Susana Giménez junto a Lorna, su fan número uno (Archivo)

El destino, o la generosidad de Susana, hicieron el resto. Un mes después, Lorna recibió una carta firmada por la conductora con un número de teléfono. Tenía apenas 19 años cuando se animó a marcar el número con ilusión renovada: era de la secretaria de Susana, quien la invitó a presenciar el programa. “Ese encuentro fue increíble. Ella me dijo: ´¿Cómo te iba a llamar si no me pusiste tu teléfono?´”, recordó. El vínculo, sin embargo, no terminó ahí. “Después no la vi más hasta el año 1999 que, por sugerencia de mi mamá, la esperé en la puerta de su casa. Cuando Susana salió me preguntó si era ‘la chica de la computadora’, porque en ese momento ella tenía una página web y de 100 mensajes que le llegaban, 99 eran míos”, contó entre risas. A partir de entonces, Lorna empezó a hacer guardia en su casa para verla cada 15 días, hasta que Susana se fue a vivir afuera. “Desde ese entonces, nos vemos al menos una vez por año. Ni la pandemia pudo evitarlo gracias a su generosidad, que quiso recibirme aún en el 2020″, remarcó.

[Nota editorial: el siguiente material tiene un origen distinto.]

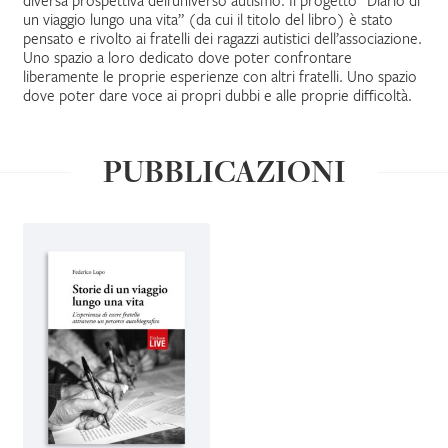
un viaggio lungo una vita” (da cui il titolo del libro) è stato
pensato e rivolto ai fratelli dei ragazzi autistici dell’associazione.
Uno spazio a loro dedicato dove poter confrontare
liberamente le proprie esperienze con altri fratelli. Uno spazio
dove poter dare voce ai propri dubbi e alle proprie difficoltà.
PUBBLICAZIONI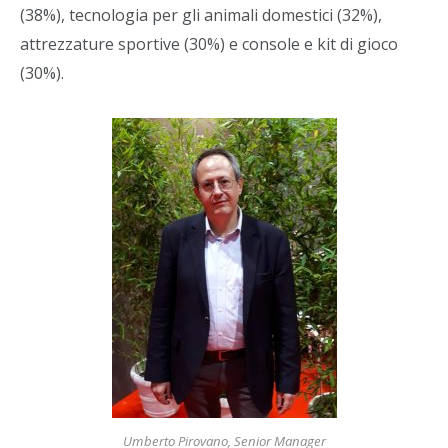
(38%), tecnologia per gli animali domestici (32%),
attrezzature sportive (30%) e console e kit di gioco
(30%).
Umberto Pirovano, Senior Manager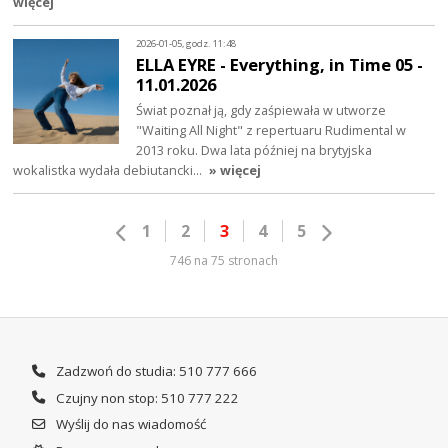
więcej
2026-01-05, godz. 11:48
ELLA EYRE - Everything, in Time 05 -
11.01.2026
Świat poznał ją, gdy zaśpiewała w utworze
"Waiting All Night" z repertuaru Rudimental w
2013 roku. Dwa lata później na brytyjska
wokalistka wydała debiutancki…
» więcej
1
2
3
4
5
746 na 75 stronach
Zadzwoń do studia: 510 777 666
Czujny non stop: 510 777 222
Wyślij do nas wiadomość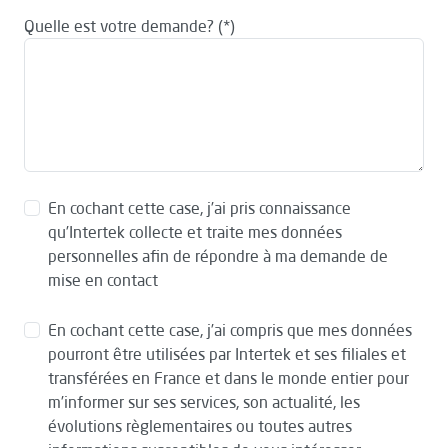
Quelle est votre demande?
En cochant cette case, j’ai pris connaissance
qu’Intertek collecte et traite mes données
personnelles afin de répondre à ma demande de
mise en contact
En cochant cette case, j’ai compris que mes données
pourront être utilisées par Intertek et ses filiales et
transférées en France et dans le monde entier pour
m’informer sur ses services, son actualité, les
évolutions règlementaires ou toutes autres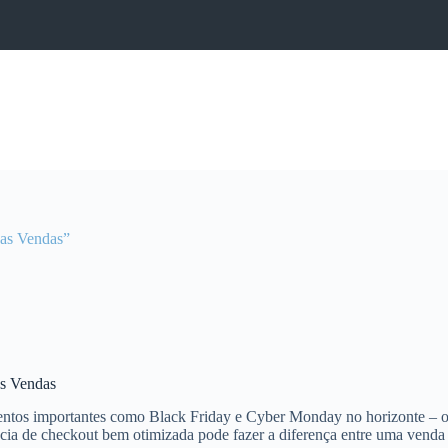
uas Vendas”
as Vendas
os importantes como Black Friday e Cyber Monday no horizonte – os lo
ncia de checkout bem otimizada pode fazer a diferença entre uma vend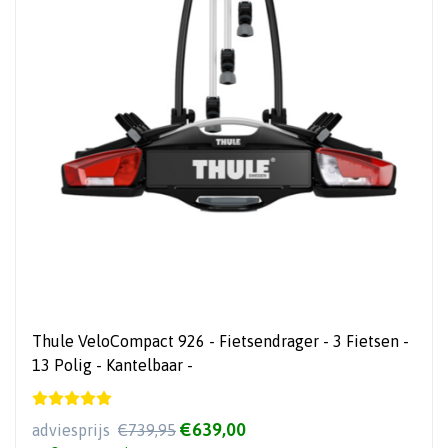
Thule VeloCompact 926 - Fietsendrager - 3 Fietsen -
13 Polig - Kantelbaar -
€639,00
adviesprijs
€739,95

El lazo entre Susana y sus seguidores, ya sea un fan anónimo en España que decide llevar su rostro en la piel, o una seguidora incansable como Lorna, es un reflejo del impacto y el cariño genuino que la conductora supo cosechar a lo largo de su carrera. Cada gesto, cada encuentro inesperado, cada muestra de admiración, alimentan el mito de una figura que ya es parte de la cultura popular argentina.